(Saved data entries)

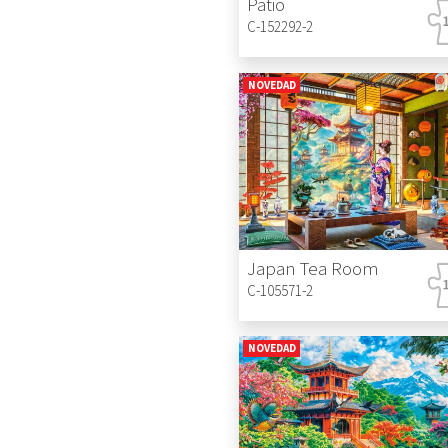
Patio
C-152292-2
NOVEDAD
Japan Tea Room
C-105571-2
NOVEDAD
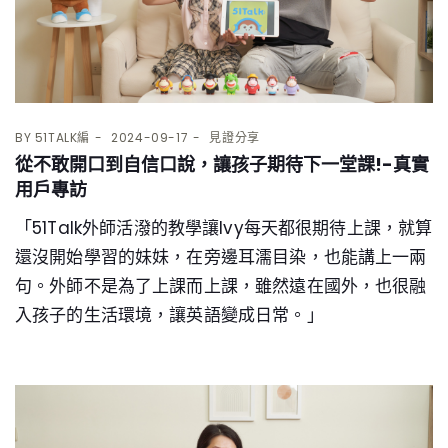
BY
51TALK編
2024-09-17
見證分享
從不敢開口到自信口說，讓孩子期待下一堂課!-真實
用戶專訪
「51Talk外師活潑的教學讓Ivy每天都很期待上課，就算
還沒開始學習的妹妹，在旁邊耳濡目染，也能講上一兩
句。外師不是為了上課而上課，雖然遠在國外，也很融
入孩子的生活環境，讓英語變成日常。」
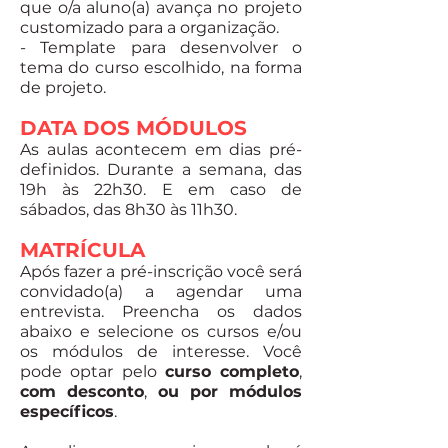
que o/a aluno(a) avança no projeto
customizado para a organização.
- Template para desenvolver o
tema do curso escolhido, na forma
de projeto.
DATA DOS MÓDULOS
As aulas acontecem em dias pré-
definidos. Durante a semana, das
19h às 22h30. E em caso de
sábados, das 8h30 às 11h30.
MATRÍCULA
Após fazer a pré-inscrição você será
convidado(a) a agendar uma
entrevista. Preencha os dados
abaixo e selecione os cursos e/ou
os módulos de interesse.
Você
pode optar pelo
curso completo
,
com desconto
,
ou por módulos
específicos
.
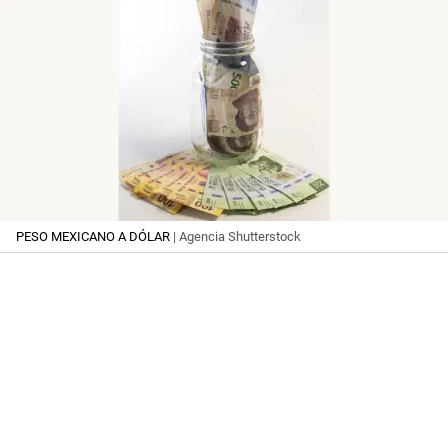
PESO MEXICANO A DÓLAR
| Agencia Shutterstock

**What you should do**
Output all the records above exactly, but without their images.

**Written response**
Patio
C-152292-2
NOVEDAD
Japan Tea Room
C-105571-2
NOVEDAD
BY
51TALK編
2024-09-17
見證分享
從不敢開口到自信口說，讓孩子期待下一堂課!-真實
用戶專訪
「51Talk外師活潑的教學讓Ivy每天都很期待上課，就算
還沒開始學習的妹妹，在旁邊耳濡目染，也能講上一兩
句。外師不是為了上課而上課，雖然遠在國外，也很融
入孩子的生活環境，讓英語變成日常。」
que o/a aluno(a) avança no projeto
customizado para a organização.
- Template para desenvolver o
tema do curso escolhido, na forma
de projeto.
DATA DOS MÓDULOS
As aulas acontecem em dias pré-
definidos. Durante a semana, das
19h às 22h30. E em caso de
sábados, das 8h30 às 11h30.
MATRÍCULA
Após fazer a pré-inscrição você será
convidado(a) a agendar uma
entrevista. Preencha os dados
abaixo e selecione os cursos e/ou
os módulos de interesse.
Você
pode optar pelo
curso completo
,
com desconto
,
ou por módulos
específicos
.
PESO MEXICANO A DÓLAR
| Agencia Shutterstock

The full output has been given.